Tapan Mukerji was honored with the J. Clarence Karcher Award for his many insights and advances in characterizing reservoirs through multidisciplinary application of rock physics, wave propagation theory, and geostatistics. Tapan’s research is providing exploration geophysicists with a fundamental understanding of how seismic images are affected at various frequencies and scales by the heterogeneous nature of fluid-filled rocks.
Biography Citation for the J. Clarence Karcher Award 2000
Contributed by Gary Mavko
A most exciting part of life at a university is experiencing the steady flow of talented young people. They constantly bring new ideas, question old habits, and appear to have limitless energy to throw at important problems. I was very lucky, back in 1989, that one of those young stars appearing at my office at Stanford University was Tapan Mukerji.
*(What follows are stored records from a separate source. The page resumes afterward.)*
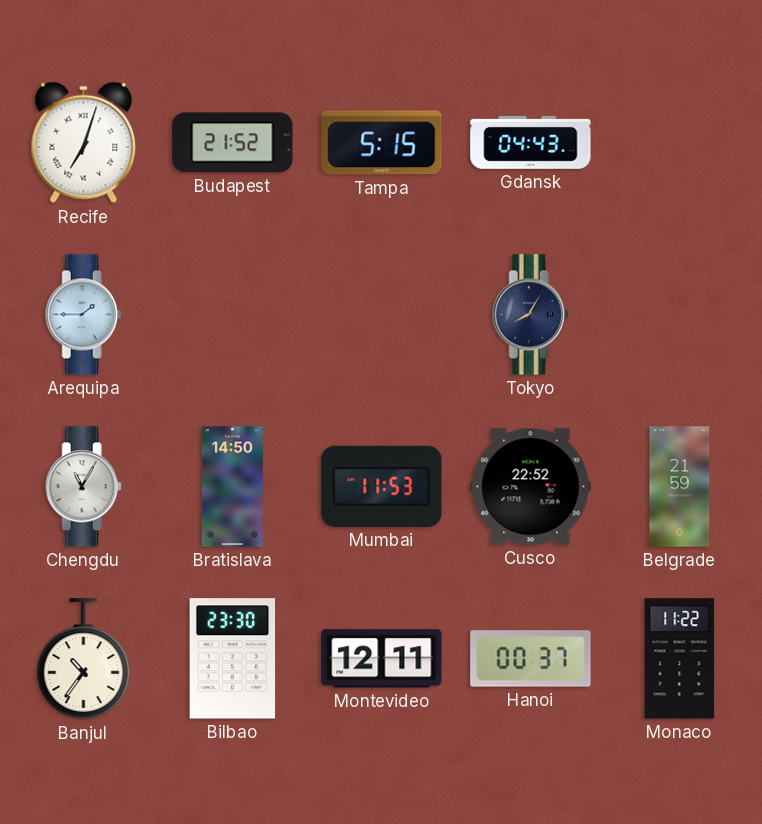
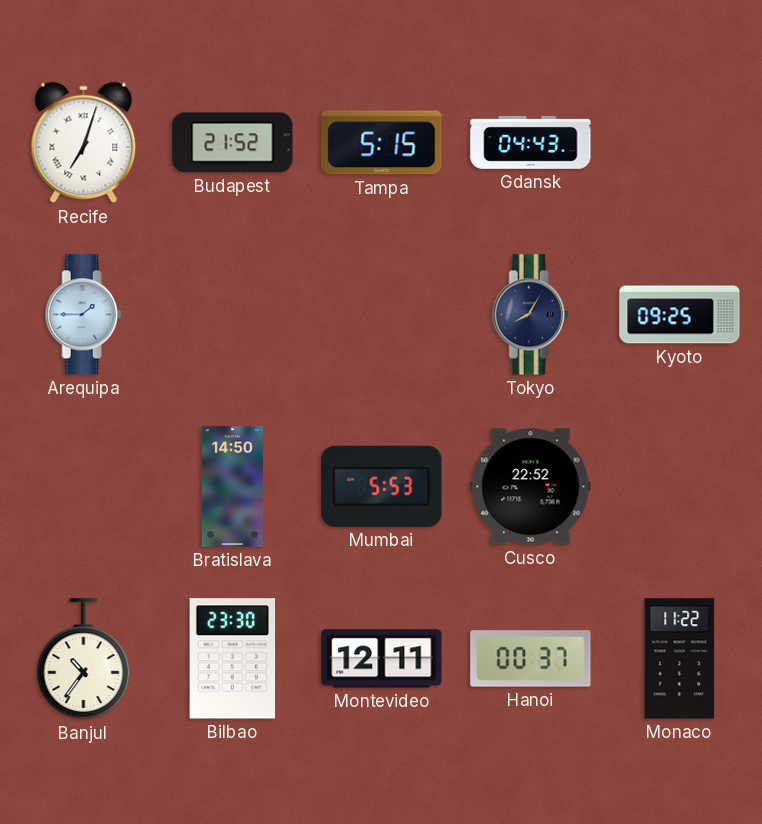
Kyoto: none -> 09:25
Chengdu: 11:05 -> none
Mumbai: 11:53 -> 5:53
Belgrade: 21:59 -> none
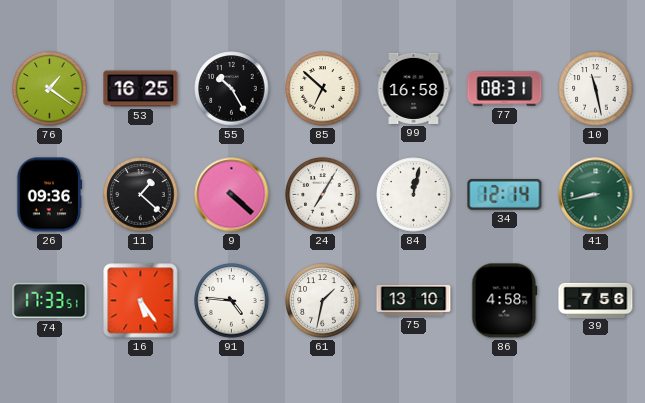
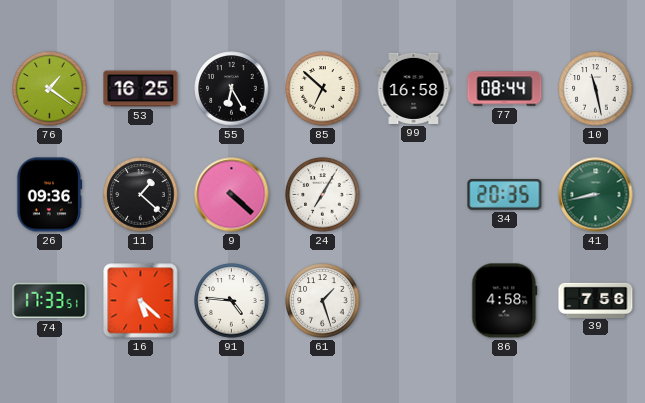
55: 10:25 -> 6:25
77: 08:31 -> 08:44
84: 12:02 -> none
34: 12:14 -> 20:35
16: 5:24 -> 5:22
61: 1:32 -> 1:27
75: 13:10 -> none
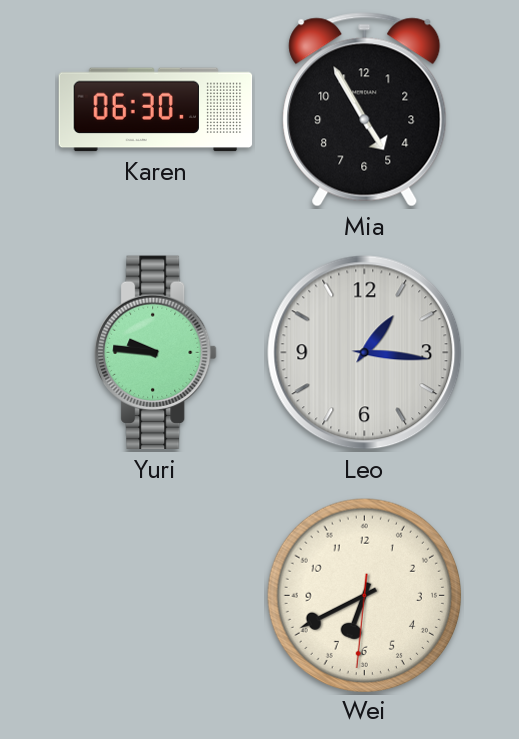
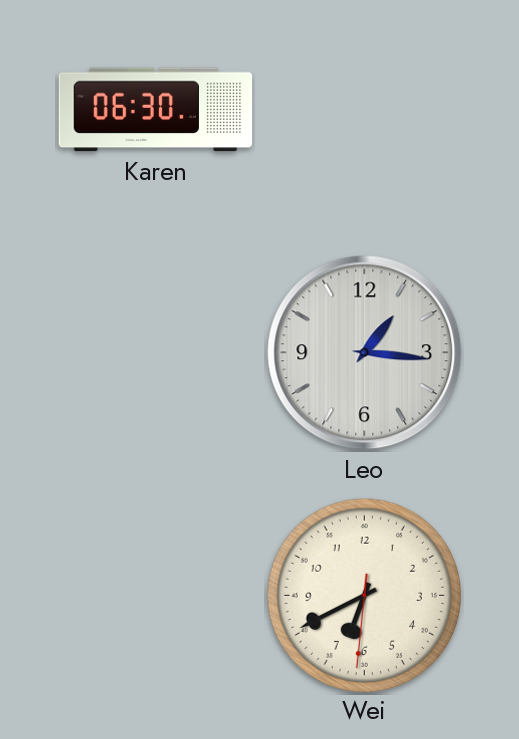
Mia: 4:55 -> none
Yuri: 9:46 -> none
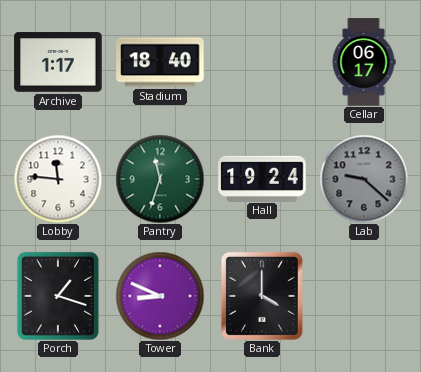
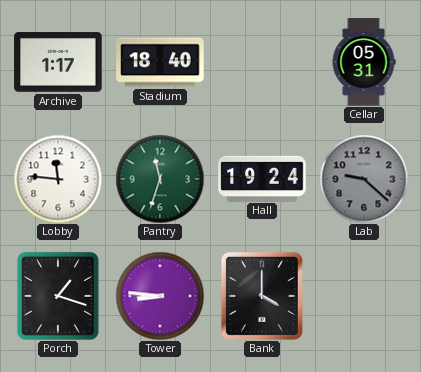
Cellar: 06:17 -> 05:31
Tower: 8:49 -> 8:46
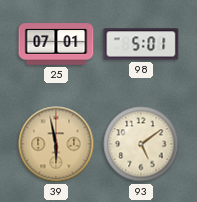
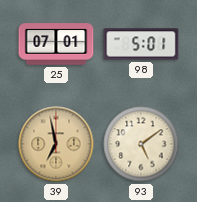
39: 5:58 -> 6:58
Tapan, my first graduate student, completed his PhD in 1995. In his dissertation, Tapan made enormous contributions, both theoretical and practical, in a number of rock physics areas: frequency-dependent pore fluid effects on seismic velocities, wave propagation in heterogeneous media, and anisotropy. Fortunately for us, Tapan stayed on as a research associate in the Rock Physics Laboratory and continues to have an enormous research and teaching impact in rock physics, geostatistics, reservoir engineering, and wave propagation.
Tapan has a unique ability to understand, implement, and improve theories from diverse fields to come up with elegant solutions to complex problems. His publications, a long list for someone his age, have been cited widely. Our paper on a rock physics strategy for quantifying uncertainty in fluid detection was deemed an outstanding contribution by SEG. This work has opened new ways of quantifying the value of additional measurements, and assessing uncertainty and risks in quantitative interpretation of seismic attributes for reservoir characterization.
The work that Tapan coauthored on wave propagation in stochastic media with anisotropic spatial correlation was awarded honorable mention in the best poster category; his work (with me) on bounds for low-frequency velocities in partially saturated rocks received honorable mention for Best Paper in GEOPHYSICS. In all these, Tapan brought a distinct and powerful cross-disciplinary knowledge that led to richer and more fruitful results than could be possible within separate areas of specialization. Many of Tapan’s publications in rock physics were selected for SEG’s recent reprint volumes on Seismic and Acoustic Velocities in Reservoir Rocks. Tapan’s work, with colleagues in geostatistics, has led to spectral methods for quantifying the impact of the seismic image response function on geostatistical kriging and stochastic simulation, leading to more rational techniques for integrating data measured at different spectral bandwidths. A number of Tapan’s current projects focus on applying methods of derived distributions and Monte Carlo techniques to express existing and new rock physics results in a probabilistic form. His formulation of “statistical rock physics” has been successfully applied to quantitatively classify reservoir lithologies and pore fluids using near- and far-offset seismic attributes. Tapan is a gifted teacher and communicator. The Rock Physics Project has benefited greatly from his ability to illuminate and explain difficult scientific problems.
Tapan has great talent for advising, teaching, and mentoring young scientists. In our group, he is the most sought out by students and postdocs for advice on everything from geophysics, math, physics, geostatistics, and computer science, to choice of courses to take, good writing, proposal preparation, effective oral presentations, and passing oral examinations. His courses are attended by students, in addition to those from earth sciences, from engineering, mathematics, and biological sciences. The Rock Physics Handbook, which Tapan co-authored with Jack Dvorkin and me, reflects his broad and deep insight of rock physics and wave propagation.
Tapan Mukerji has been and continues to be an essential part of the leading edge of geophysical research. I think it is fitting that SEG has recognized him with the Karcher award, and I look forward to his future contributions.
- Mavko, G. M. and T. Mukerji (1998) Bounds on low-frequency seismic velocities in partially saturated rocks, GEOPHYSICS 63(3):91.